***** SOURCE DATA

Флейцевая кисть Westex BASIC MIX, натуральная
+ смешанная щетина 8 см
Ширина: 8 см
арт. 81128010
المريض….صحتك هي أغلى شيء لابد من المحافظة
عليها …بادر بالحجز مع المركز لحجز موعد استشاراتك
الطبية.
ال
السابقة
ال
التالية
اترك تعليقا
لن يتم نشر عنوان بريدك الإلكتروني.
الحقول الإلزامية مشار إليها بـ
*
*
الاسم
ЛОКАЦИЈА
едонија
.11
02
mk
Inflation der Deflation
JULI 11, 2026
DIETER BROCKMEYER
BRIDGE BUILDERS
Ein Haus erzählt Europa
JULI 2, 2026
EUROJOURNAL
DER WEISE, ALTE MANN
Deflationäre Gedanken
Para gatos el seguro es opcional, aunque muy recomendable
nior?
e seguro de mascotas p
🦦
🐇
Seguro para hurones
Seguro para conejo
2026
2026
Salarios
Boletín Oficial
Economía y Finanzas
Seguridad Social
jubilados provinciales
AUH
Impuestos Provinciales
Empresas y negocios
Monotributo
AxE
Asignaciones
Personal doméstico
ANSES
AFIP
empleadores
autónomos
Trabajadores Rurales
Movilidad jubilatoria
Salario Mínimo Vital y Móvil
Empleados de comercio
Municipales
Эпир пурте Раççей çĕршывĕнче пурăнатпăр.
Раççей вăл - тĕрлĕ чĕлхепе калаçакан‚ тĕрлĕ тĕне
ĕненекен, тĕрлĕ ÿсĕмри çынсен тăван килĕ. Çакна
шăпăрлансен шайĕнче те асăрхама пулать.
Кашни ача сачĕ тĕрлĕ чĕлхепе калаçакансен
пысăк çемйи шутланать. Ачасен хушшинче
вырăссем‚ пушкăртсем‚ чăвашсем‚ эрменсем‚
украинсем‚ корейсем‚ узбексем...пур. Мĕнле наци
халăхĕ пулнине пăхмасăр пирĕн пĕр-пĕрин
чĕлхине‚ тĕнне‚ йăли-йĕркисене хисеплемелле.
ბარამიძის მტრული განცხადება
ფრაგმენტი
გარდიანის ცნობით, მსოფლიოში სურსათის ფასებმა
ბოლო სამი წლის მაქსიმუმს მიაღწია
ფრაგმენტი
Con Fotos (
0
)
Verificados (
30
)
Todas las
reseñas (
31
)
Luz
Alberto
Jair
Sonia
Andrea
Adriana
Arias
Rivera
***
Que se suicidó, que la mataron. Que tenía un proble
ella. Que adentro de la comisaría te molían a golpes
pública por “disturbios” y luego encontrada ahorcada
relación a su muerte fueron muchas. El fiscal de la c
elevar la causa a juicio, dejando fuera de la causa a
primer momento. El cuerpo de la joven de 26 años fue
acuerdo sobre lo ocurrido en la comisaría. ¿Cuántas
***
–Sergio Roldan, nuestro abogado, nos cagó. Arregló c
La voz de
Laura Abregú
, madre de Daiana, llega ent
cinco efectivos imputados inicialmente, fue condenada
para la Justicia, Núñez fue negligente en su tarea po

**********

**WHAT TO WORK ON:** Please render the lines from the first one through the line containing "Boletín Oficial" as a JSON list of strings, one string per line with blank lines left out.

**TASK RESPONSE:**
[
  "Флейцевая кисть Westex BASIC MIX, натуральная",
  "+ смешанная щетина 8 см",
  "Ширина: 8 см",
  "арт. 81128010",
  "المريض….صحتك هي أغلى شيء لابد من المحافظة",
  "عليها …بادر بالحجز مع المركز لحجز موعد استشاراتك",
  "الطبية.",
  "ال",
  "السابقة",
  "ال",
  "التالية",
  "اترك تعليقا",
  "لن يتم نشر عنوان بريدك الإلكتروني.",
  "الحقول الإلزامية مشار إليها بـ",
  "*",
  "*",
  "الاسم",
  "ЛОКАЦИЈА",
  "едонија",
  ".11",
  "02",
  "mk",
  "Inflation der Deflation",
  "JULI 11, 2026",
  "DIETER BROCKMEYER",
  "BRIDGE BUILDERS",
  "Ein Haus erzählt Europa",
  "JULI 2, 2026",
  "EUROJOURNAL",
  "DER WEISE, ALTE MANN",
  "Deflationäre Gedanken",
  "Para gatos el seguro es opcional, aunque muy recomendable",
  "nior?",
  "e seguro de mascotas p",
  "🦦",
  "🐇",
  "Seguro para hurones",
  "Seguro para conejo",
  "2026",
  "2026",
  "Salarios",
  "Boletín Oficial"
]